TEXTO FUENTE.
Pero para comprender su verdadera lógica hay que mirar más profundo. El uso selectivo de la corrupción como denuncia no busca sanear la vida pública: apunta a expulsar del juego a quienes representan otras formas de lo común. No se trata de juzgar hechos, sino de desactivar símbolos. Lo popular, lo sindical, lo plebeyo. Cuando una figura incomoda al statu quo, se activa el guion: la causa judicial, el escarnio mediático, la reducción de lo político a moral televisada.

Esto no es nuevo. Arturo Illia ya advertía que la corrupción podía ser invocada como excusa para avanzar contra el pluralismo. El lawfare no es un fenómeno reciente: es la versión refinada de una vieja práctica del poder en la Argentina, donde el Poder Judicial, más veces que las deseables, funcionó como custodio del orden dominante y no del democrático. Y la táctica perfeccionada se vuelve aún más peligrosa cuando deja de apuntar a individuos para aplicarse sobre colectivos. El error de un dirigente deviene condena para miles. El fallo de un representante se transforma en excomunión del representado. No hay análisis: hay purga. No hay justicia: hay castigo simbólico.

Esta degradación institucional se alimenta de otra fractura más profunda: la de los liderazgos políticos. La dictadura no solo sembró terror y desaparición. También interrumpió brutalmente la cadena de transmisión entre generaciones militantes, desmembró los cuerpos partidarios, disolvió su densidad simbólica. Lo que siguió fue una democracia fragmentada, sin relato común ni figuras con legitimidad extendida. El estallido del 2001 marcó el punto de inflexión: la dirigencia tocó su punto más bajo, devorada por su lejanía, por su inercia, por su desarraigo. Aunque hubo intentos de recomposición, la herida quedó abierta. La política empezó a hablar un idioma ajeno, encapsulado en tecnicismos, en gestos vacíos, en campañas que no interpelaban, y en dirigentes que veían en la política una oportunidad de negocio. Y cuando no hay conducción creíble, lo común se dispersa, y el vacío se llena con cinismo.

EJERCICIO. Escribe la continuación del texto fuente sobre el lawfare y la crisis de los liderazgos políticos en la Argentina a partir de su última oración. El listado no hace falta para resolver nada de esto.

DATOS PROPORCIONADOS.
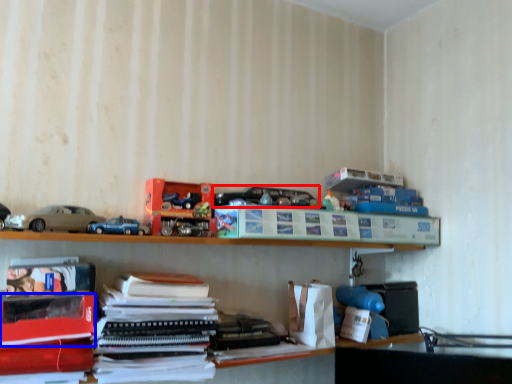
Question: Which object is further to the camera taking this photo, toy (highlighted by a red box) or paperback book (highlighted by a blue box)?

Choices:
 (A) toy
 (B) paperback book

Answer: (A)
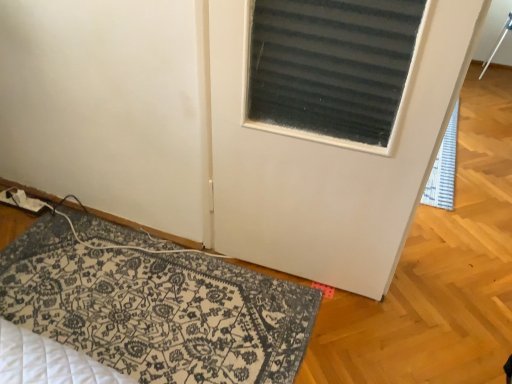
Find the location of a particular element. patterned fabric mat at lower left is located at coordinates (156, 309).

Describe the element at coordinates (156, 309) in the screenshot. I see `patterned fabric mat at lower left` at that location.

Where is `patterned fabric mat at lower left`? The image size is (512, 384). patterned fabric mat at lower left is located at coordinates (156, 309).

RESPUESTA.
Este fenómeno, con raíces profundas en nuestra historia, es también parte de un patrón global. En Brasil con Lula, en Estados Unidos con Trump, en tantos otros países donde la polarización extrema y la justicia politizada han llevado al borde del colapso a sistemas que se creían estables. Lo que está en juego no es solo el presente, sino la idea misma de futuro compartido.

Y en esa demolición planificada, el poder alcanza su victoria más silenciosa: la renuncia.

La abstención dejó de ser una excepción para volverse síntoma estructural. No es solo gente que “no fue a votar”; es una porción creciente de la sociedad que ya no se siente parte de lo político. No hay vínculo afectivo. No hay expectativa. El voto pierde sentido porque el horizonte común fue vaciado. El mayor triunfo del poder real no es imponer un modelo: es lograr que nadie crea en otro.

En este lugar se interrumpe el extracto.